「あらためて観ても面白い」カメラを止めるな! ハルクマールさんの映画レビュー(感想・評価)
あらためて観ても面白い
よくできた映画だなーと感心するよね
映画のあらすじはもうあらためて説明するまでもないけど、ゾンビ映画を撮影していた現場にホンモノのゾンビが現れて大パニックに!だけど所々違和感を感じる部分があって、なんか変な映画だなーと思ったら、それ自体も映画でした、という二重底映画。
つまりなんか変だなーと違和感を感じた部分にもたゃんと理由がありまして、といったところを種明かししていくスタイル。映画の途中でガラッと目線を変えて同じ物語を観ていくアイデアはなかなか秀逸で、その斬新さから公開当時は口コミで上映規模も大きくなっていき社会現象と言ってもいいほど話題になった。
その影響の大きさ故に権利関係の問題がいろいろ出たり、スピンオフモノも続々出たりと邦画としては異例なほど話題になり続けたことは記憶に新しいところ。
あらためて見直してみたけど、うん、これは確かに面白い。無駄が全くない上にちゃんと伏線も回収できてる。その上で映画撮影に対する熱い想いだったり、監督業のツラさやその対極のカタルシス、撮影チームの大混乱からの一体感のように、もともとの映画監督養成スクールのワークショップ作品ならではの横顔も持ち合わせていて、B級映画の撮影現場を覗き見するような面白さをしっかり映画の魅力に昇華されてて、やっぱり語弊はあるかもだけど本作は名作だなと感じた。

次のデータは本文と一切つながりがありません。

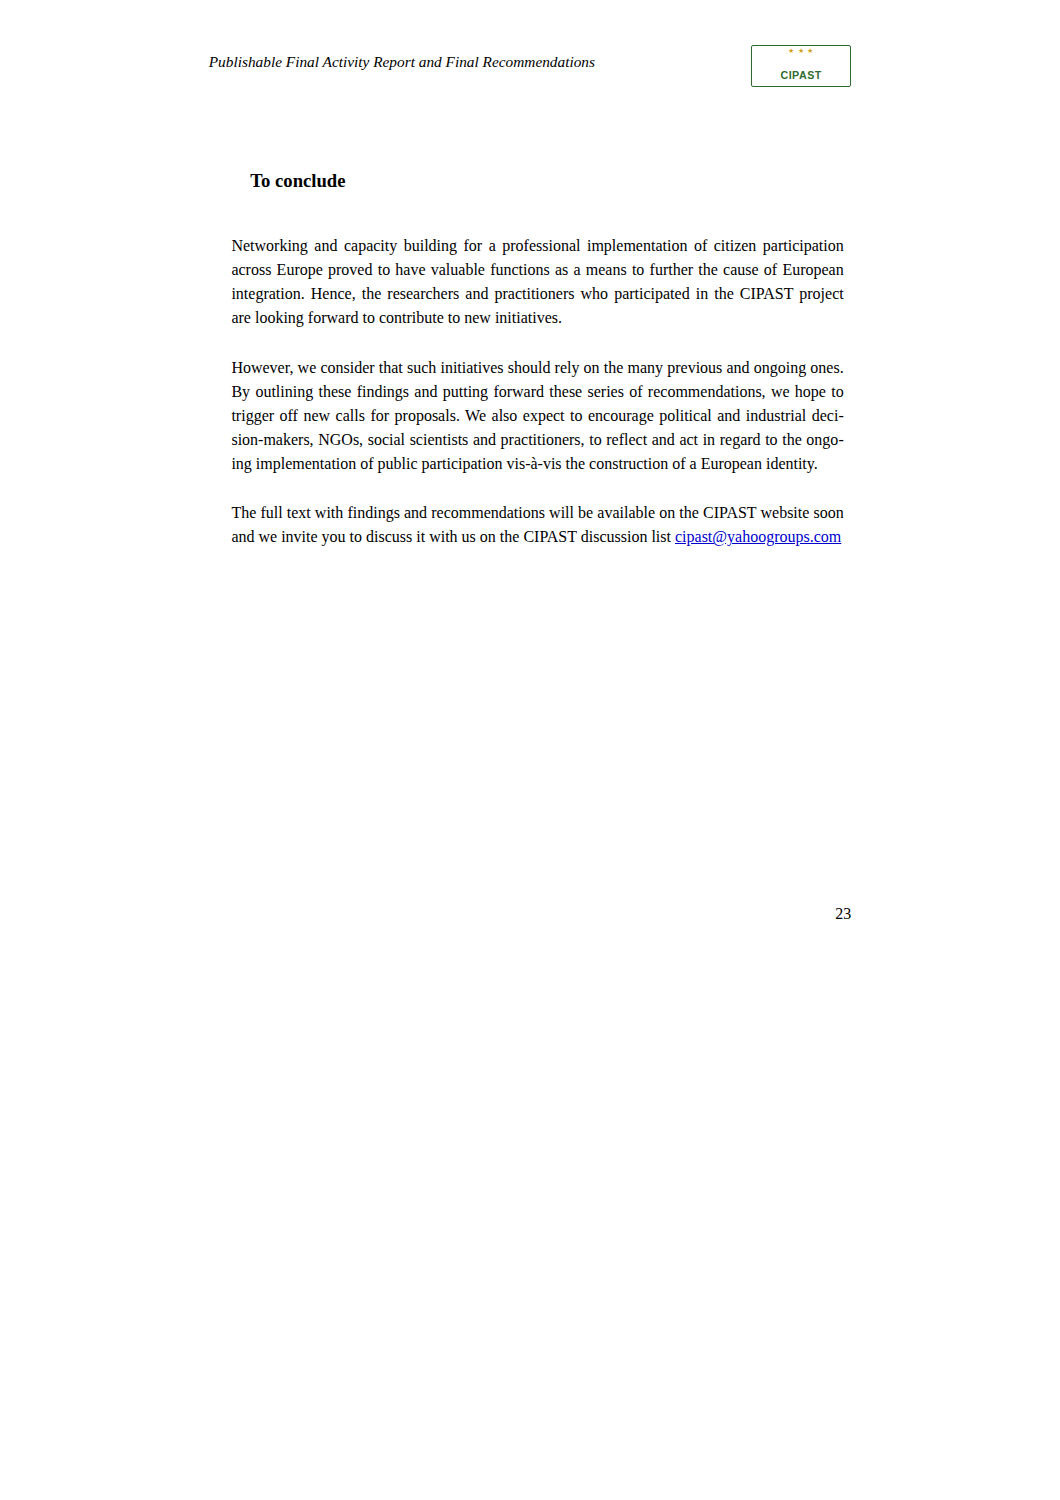Publishable Final Activity Report and Final Recommendations
★ ★ ★
CIPAST
To conclude
Networking and capacity building for a professional implementation of citizen participation across Europe proved to have valuable functions as a means to further the cause of European integration. Hence, the researchers and practitioners who participated in the CIPAST project are looking forward to contribute to new initiatives.
However, we consider that such initiatives should rely on the many previous and ongoing ones. By outlining these findings and putting forward these series of recommendations, we hope to trigger off new calls for proposals. We also expect to encourage political and industrial decision-makers, NGOs, social scientists and practitioners, to reflect and act in regard to the ongoing implementation of public participation vis-à-vis the construction of a European identity.
The full text with findings and recommendations will be available on the CIPAST website soon and we invite you to discuss it with us on the CIPAST discussion list cipast@yahoogroups.com
23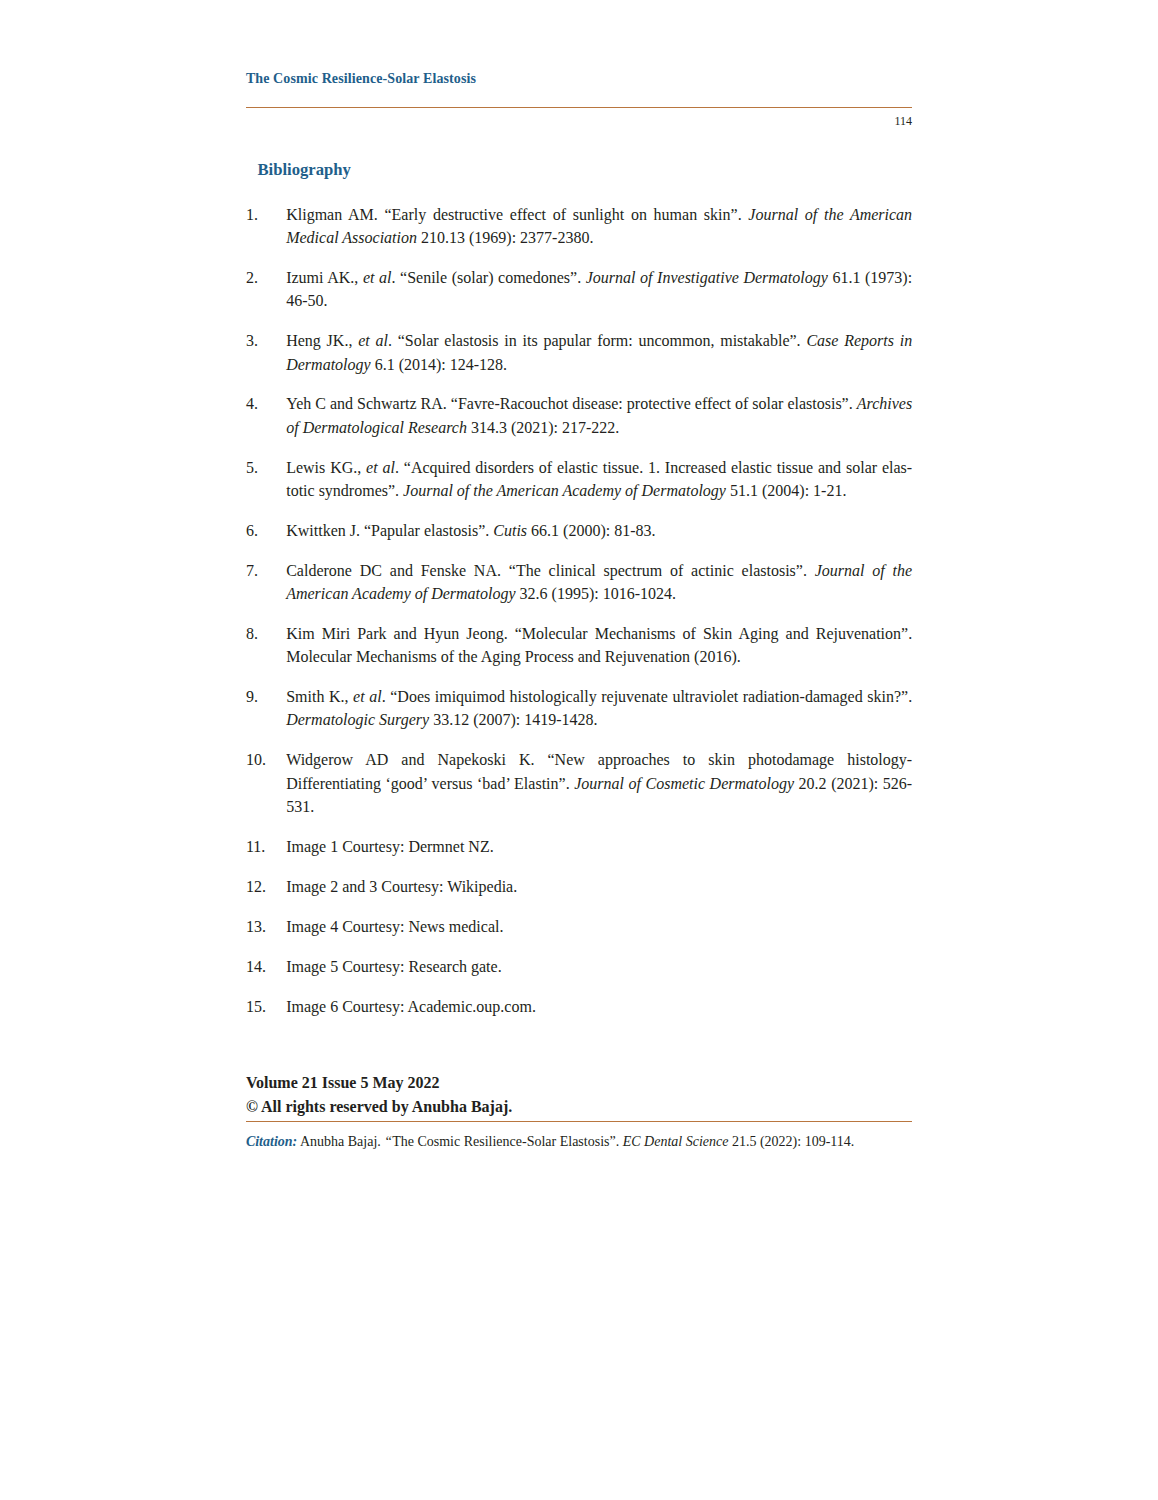The Cosmic Resilience-Solar Elastosis
114
Bibliography
1. Kligman AM. “Early destructive effect of sunlight on human skin”. Journal of the American Medical Association 210.13 (1969): 2377-2380.
2. Izumi AK., et al. “Senile (solar) comedones”. Journal of Investigative Dermatology 61.1 (1973): 46-50.
3. Heng JK., et al. “Solar elastosis in its papular form: uncommon, mistakable”. Case Reports in Dermatology 6.1 (2014): 124-128.
4. Yeh C and Schwartz RA. “Favre-Racouchot disease: protective effect of solar elastosis”. Archives of Dermatological Research 314.3 (2021): 217-222.
5. Lewis KG., et al. “Acquired disorders of elastic tissue. 1. Increased elastic tissue and solar elastotic syndromes”. Journal of the American Academy of Dermatology 51.1 (2004): 1-21.
6. Kwittken J. “Papular elastosis”. Cutis 66.1 (2000): 81-83.
7. Calderone DC and Fenske NA. “The clinical spectrum of actinic elastosis”. Journal of the American Academy of Dermatology 32.6 (1995): 1016-1024.
8. Kim Miri Park and Hyun Jeong. “Molecular Mechanisms of Skin Aging and Rejuvenation”. Molecular Mechanisms of the Aging Process and Rejuvenation (2016).
9. Smith K., et al. “Does imiquimod histologically rejuvenate ultraviolet radiation-damaged skin?”. Dermatologic Surgery 33.12 (2007): 1419-1428.
10. Widgerow AD and Napekoski K. “New approaches to skin photodamage histology-Differentiating ‘good’ versus ‘bad’ Elastin”. Journal of Cosmetic Dermatology 20.2 (2021): 526-531.
11. Image 1 Courtesy: Dermnet NZ.
12. Image 2 and 3 Courtesy: Wikipedia.
13. Image 4 Courtesy: News medical.
14. Image 5 Courtesy: Research gate.
15. Image 6 Courtesy: Academic.oup.com.
Volume 21 Issue 5 May 2022 © All rights reserved by Anubha Bajaj.
Citation: Anubha Bajaj. “The Cosmic Resilience-Solar Elastosis”. EC Dental Science 21.5 (2022): 109-114.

私は邦画をあまり観なくて、というのはエンタメ大好きなタイプの映画好きにとって邦画は鬼門。アニメ実写とドラマの延長線と楽屋オチを除くとほとんど見るものが無い状況で、こんな感じのしっかり練られた脚本の作品は貴重だし、こういう観る側が乗っていけるような引力のある作品がもっと出て欲しいって思う。
そういう意味である意味とっても映画らしい一本。